For the nine months ended September 30, 2009, the Company reported net loss of $14,251,000 or $0.52 per share, compared with net income of $17,210,000 or $0.69 per share, for the nine months ended September 30, 2008. For the nine months ended September 30, 2009, operating loss was $2,473,000 compared with operating income of $53,771,000 for the nine months ended September 30, 2008. Revenues for the nine months ended September 30, 2009, were $83,582,000 compared to $220,418,000 recorded in the nine months ended September 30, 2008.

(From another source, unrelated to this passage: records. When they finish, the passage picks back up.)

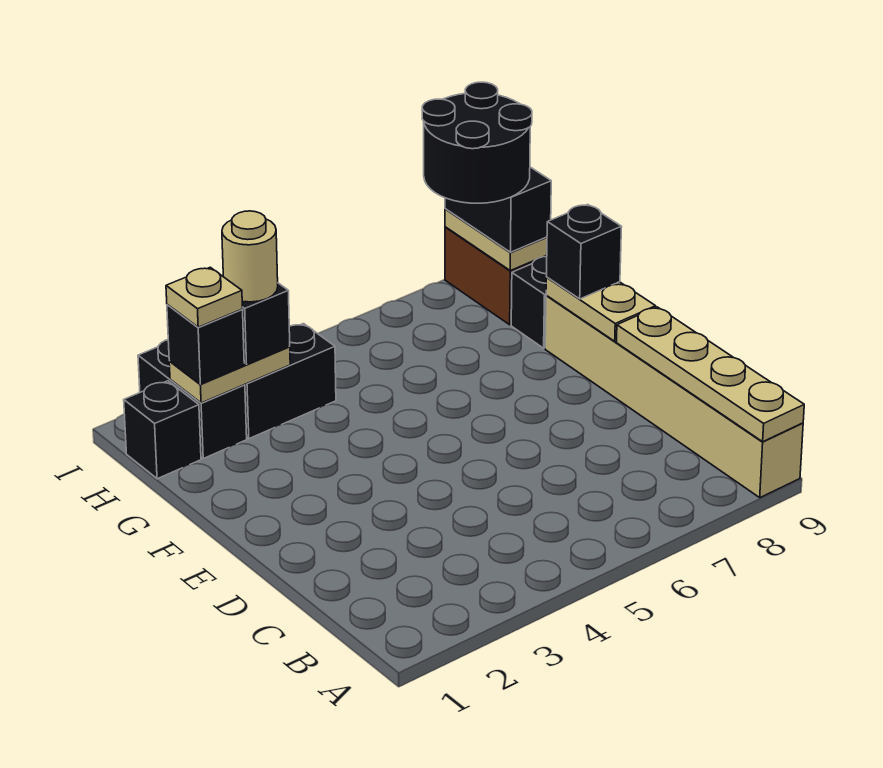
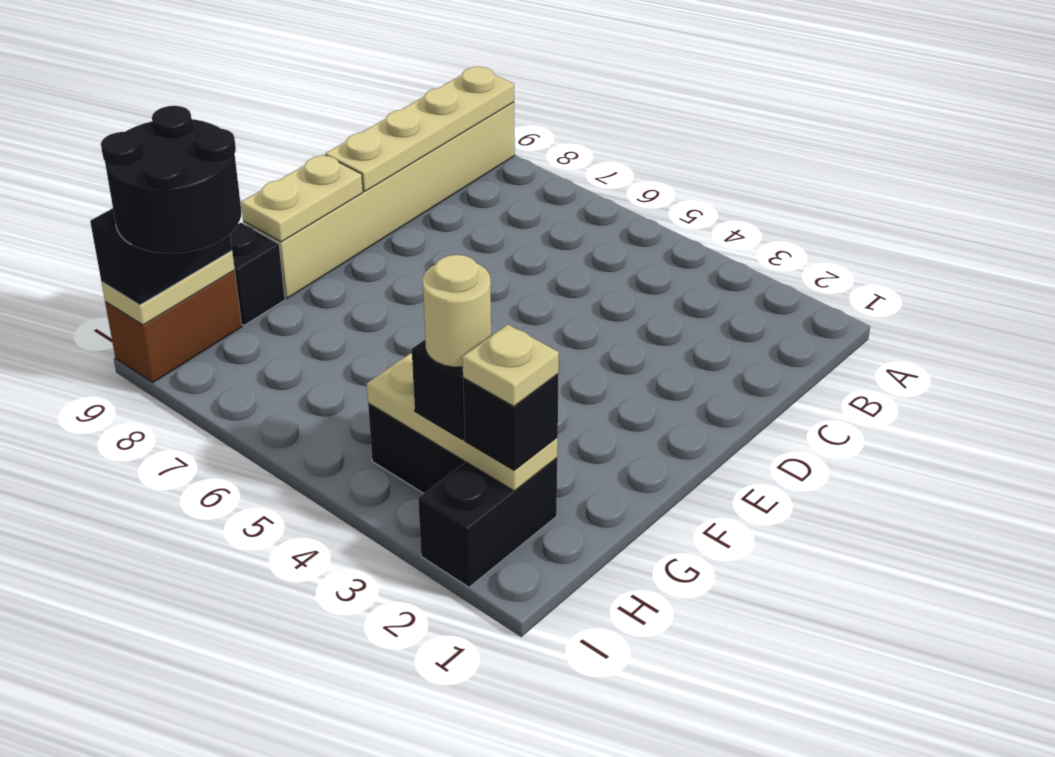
black brick F9 level 3 -> none
black brick H1 level 1 -> none
tan plate H2:H3 level 2 -> tan plate H2:H4 level 2

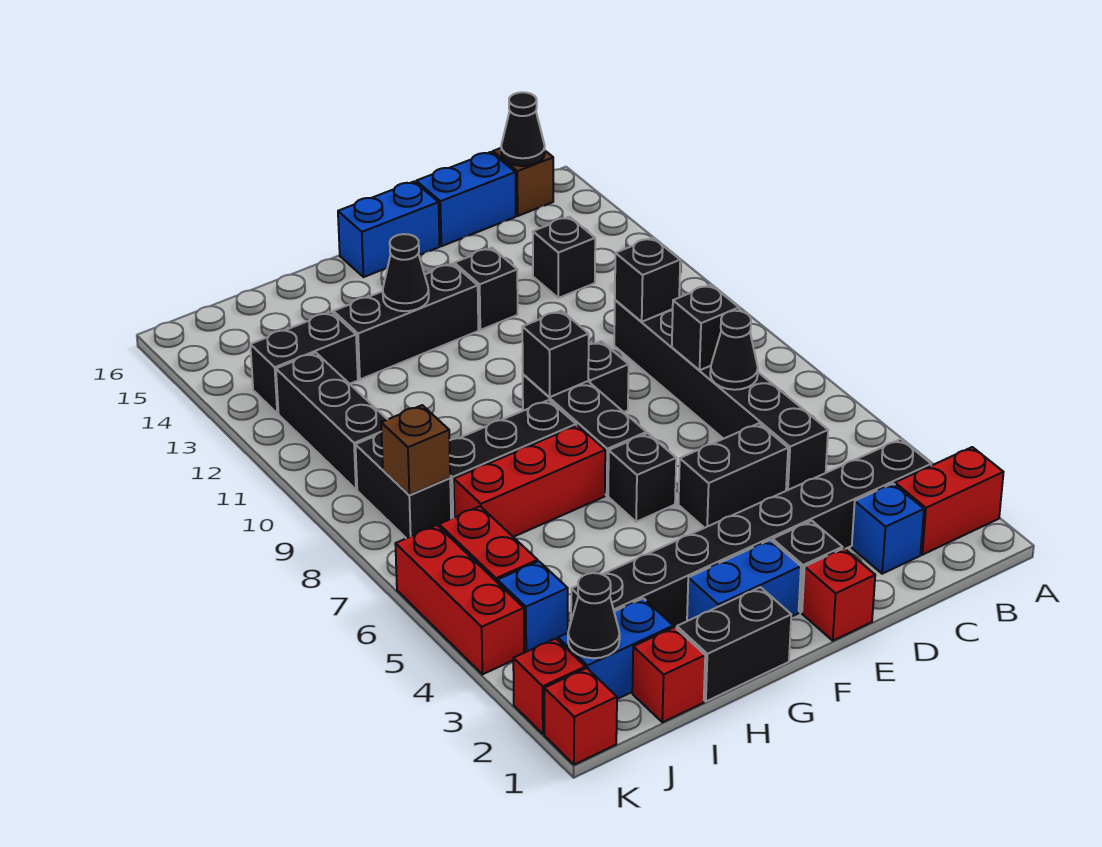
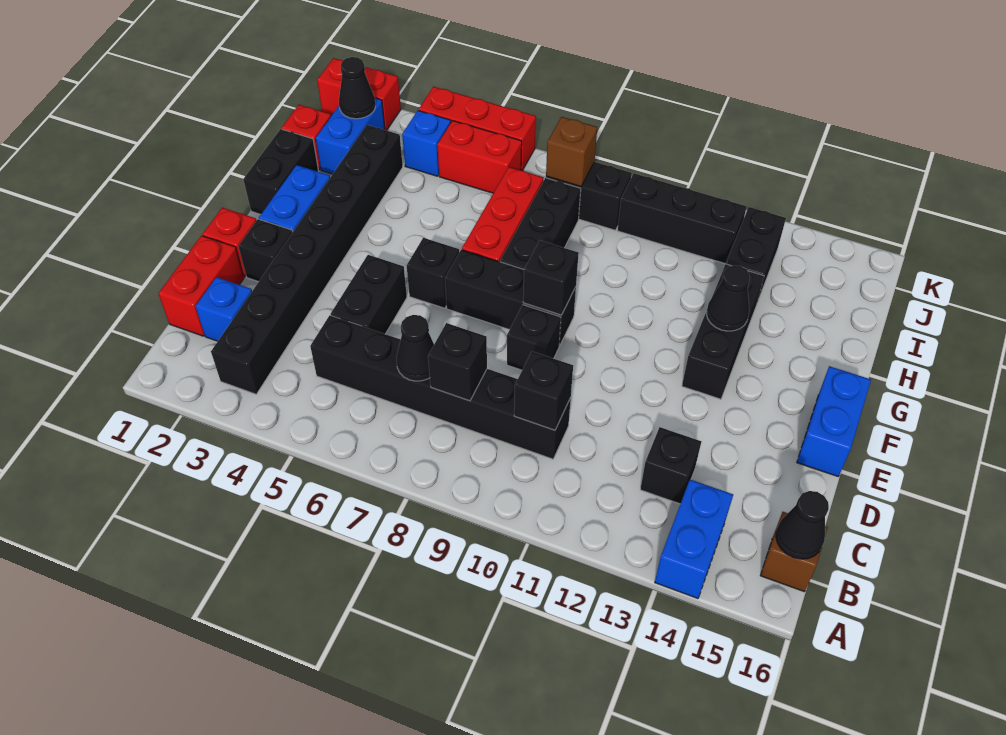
red brick A2:B2 level 1 -> red brick C1:D1 level 1
blue brick C16:D16 level 1 -> blue brick A14:B14 level 1
black brick E13 level 1 -> none

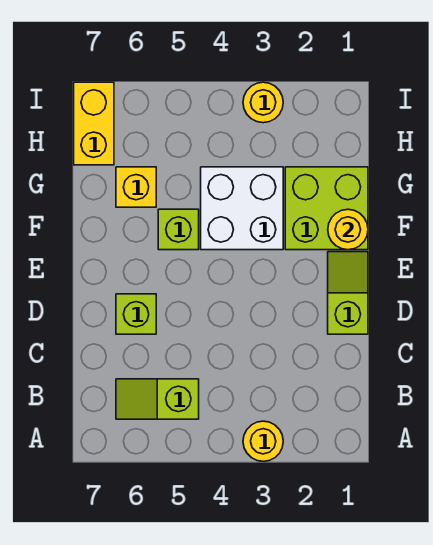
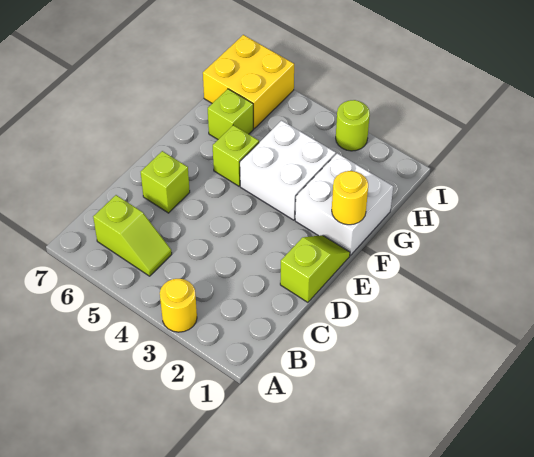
lime slope B5:B6 level 1 top 5 -> lime slope B5:B6 level 1 top 6
lime brick F1:G2 level 1 -> white brick F1:G2 level 1
yellow brick G6 level 1 -> lime brick G6 level 1
yellow brick H7:I7 level 1 -> yellow brick H6:I7 level 1
yellow round brick I3 level 1 -> lime round brick I3 level 1

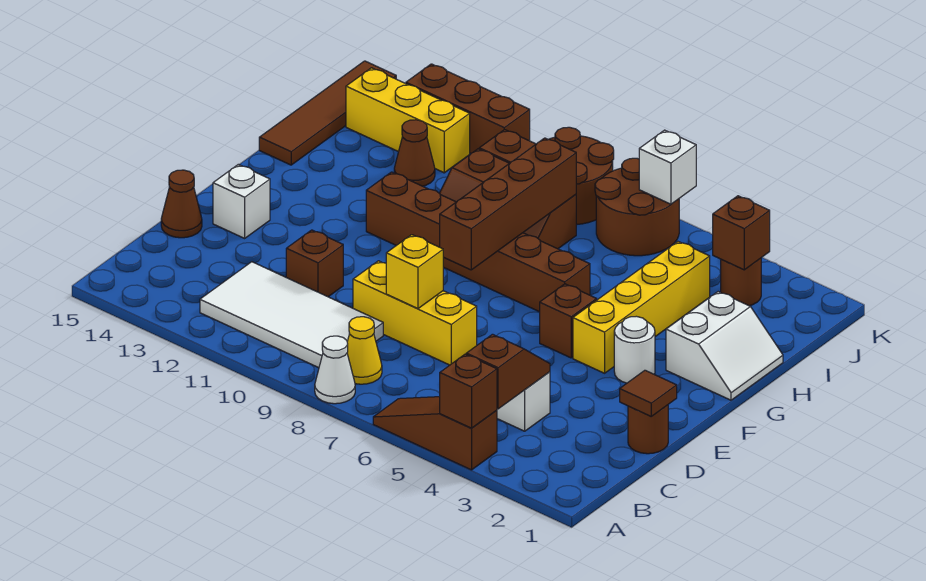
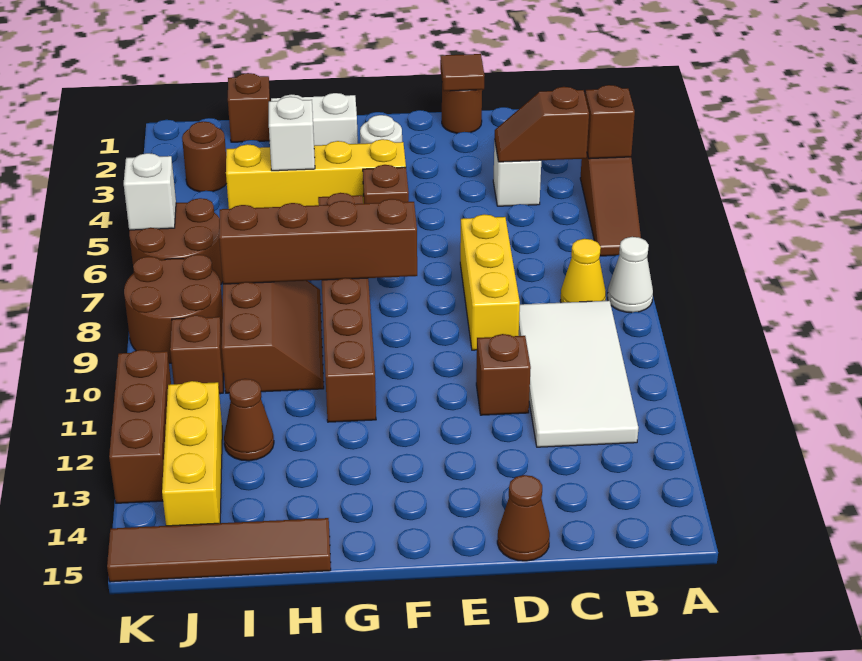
yellow brick D8 level 2 -> none
white brick E14 level 1 -> white brick H4 level 2
brown brick J3 level 2 -> brown brick I1 level 1

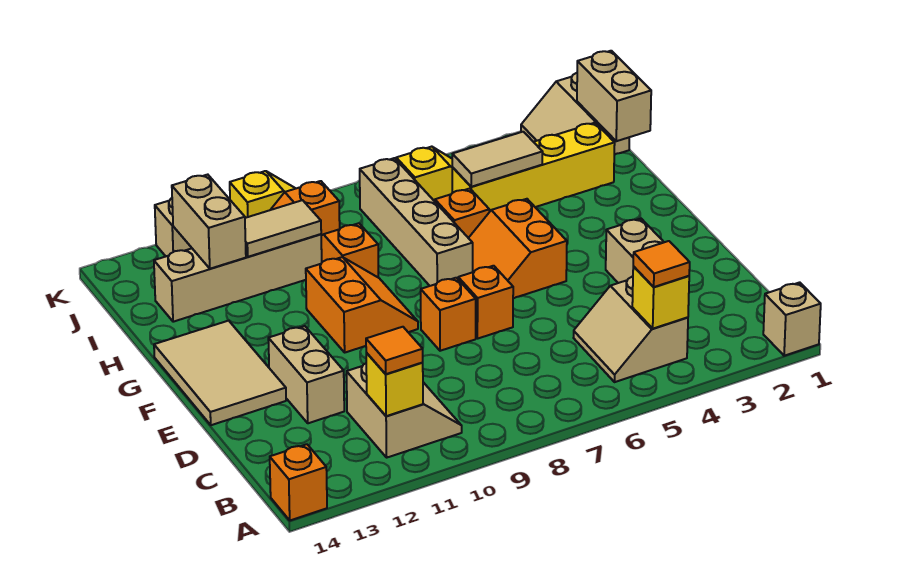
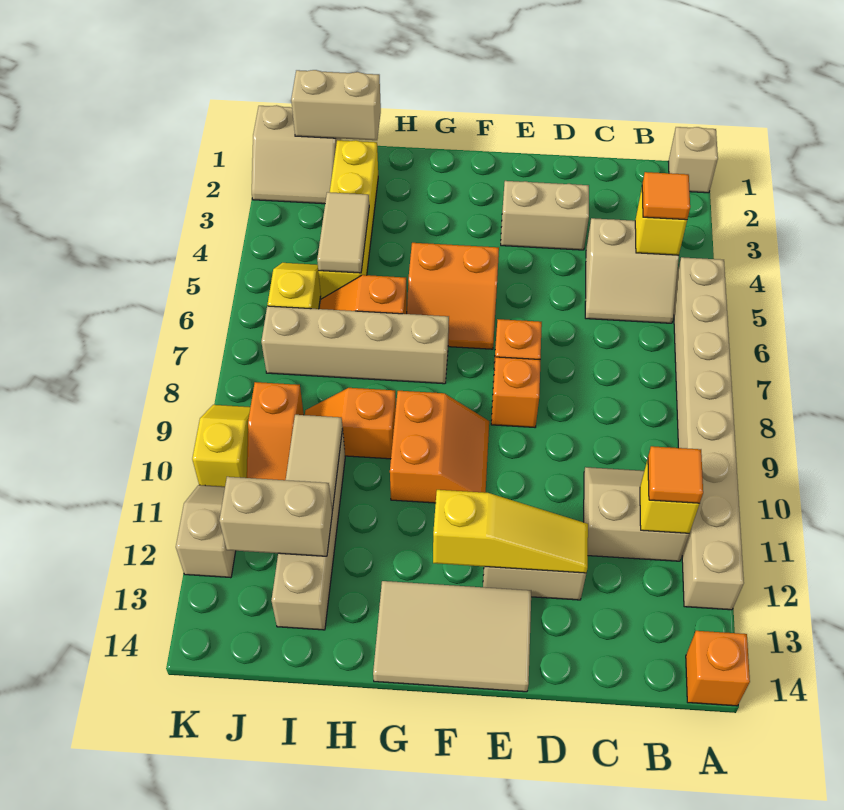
none -> tan brick A5:A12 level 1
none -> yellow slope D12:F12 level 2 top F
orange slope F9:G10 level 1 top 10 -> orange slope F9:G10 level 1 top G

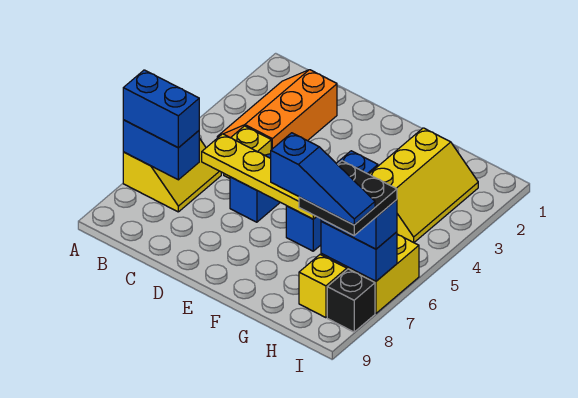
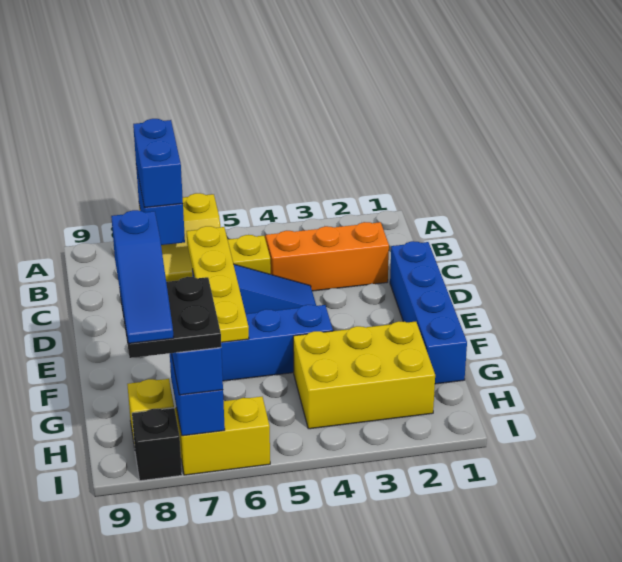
none -> blue brick D1:G1 level 1
yellow slope G2:H4 level 1 top G -> yellow brick G2:H4 level 1

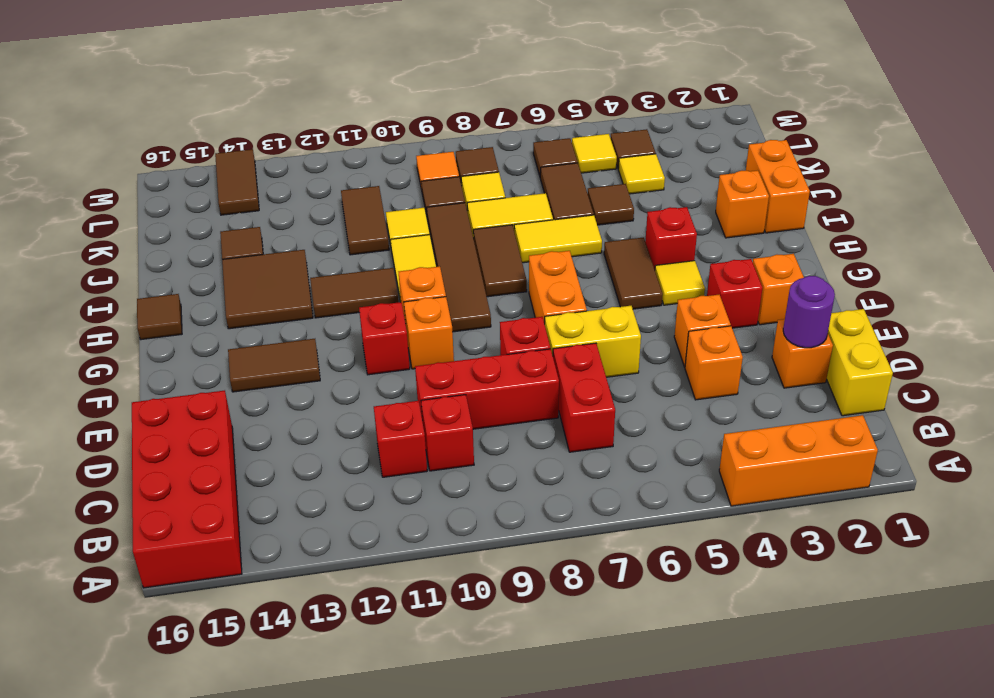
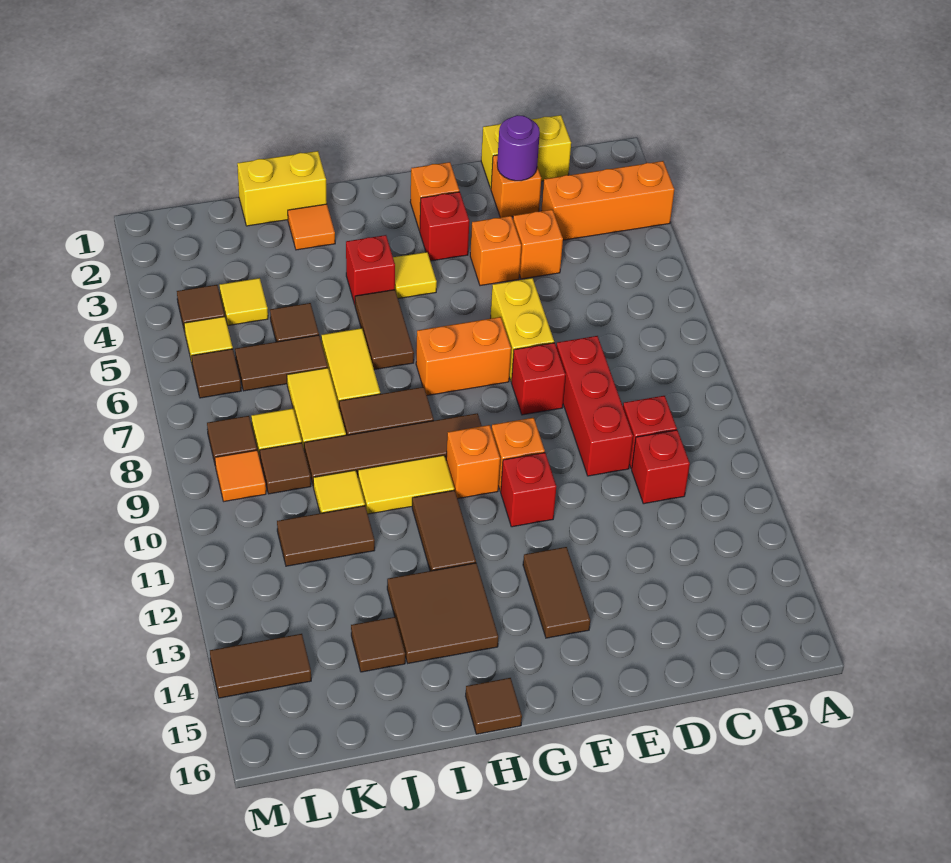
orange brick A2:A4 level 1 -> orange brick A3:C3 level 1
red brick A15:D16 level 1 -> none
red brick C7:D7 level 1 -> none
brown tile G5:H5 level 1 -> brown tile H5:H6 level 1
orange brick I1:J1 level 1 -> yellow brick I1:J1 level 1
orange brick I2 level 1 -> orange tile I2 level 1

Evangelos J. Pistiolis, President and Chief Executive Officer of TOP Ships Inc., commented: “We are happy to report a profitable quarter despite the current dire market conditions. Our financial results for the third quarter of 2009 include non-recurring charges of $1,386,000 relating to the termination of leases and one-off cash and accelerated stock-based compensation of retiring board members. Excluding these expenses, net income for the third quarter of 2009 would have been $1,715,000 or $0.06 per share.
During the third quarter of 2009 we achieved average TCE rates of $26,777 for the vessels that we operated under time charters and approximately $22,700 for the vessels that we operated under bareboat charters. Given our fixed contracts we expect similar rates to be achieved during the fourth quarter of 2009.
As of September 30, 2009, we were in breach of our loan covenants and we are currently in discussions with all our banks to receive waivers for these breaches and extend existing waivers that were scheduled to expire in 2010, to 2011.”
As of September 30, 2009, we had total indebtedness under senior secured and unsecured credit facilities with our lenders of $407.3 million with maturity dates from 2010 through 2019.
As of the date of this release, we have received waivers and signed amendments to our loan agreements with all five of our lending banks in relation to certain loan covenant breaches that have taken place since December 31, 2008. However, as of September 30, 2009, we were in breach of additional covenants with all of our banks, which have not been previously waived. These breaches relate to EBITDA, our overall cash position (minimum liquidity covenants), adjusted net worth and the asset value cover of our product tankers with certain banks. We expect that our lenders will not demand payment of our loans before their maturity, provided that we pay loan installments and accumulated or accrued interest as they fall due under the existing credit facilities.
If we are unable to obtain covenant waivers or modifications for current covenant breaches or for covenant breaches that may occur in future reporting periods, our lenders may require that we post additional collateral, enhance our equity and liquidity, increase our interest payments or pay down our indebtedness to a level where we are in compliance with our loan covenants, sell vessels, or they may accelerate our indebtedness, which would impair our ability to continue to conduct our business. In order to further enhance our liquidity, we may find it necessary to sell vessels at a time when vessel prices are low, in which case we will recognize losses and a reduction in earnings, which could affect our ability to raise additional capital necessary to comply with our loan covenants and/or the additional lender requirements described above.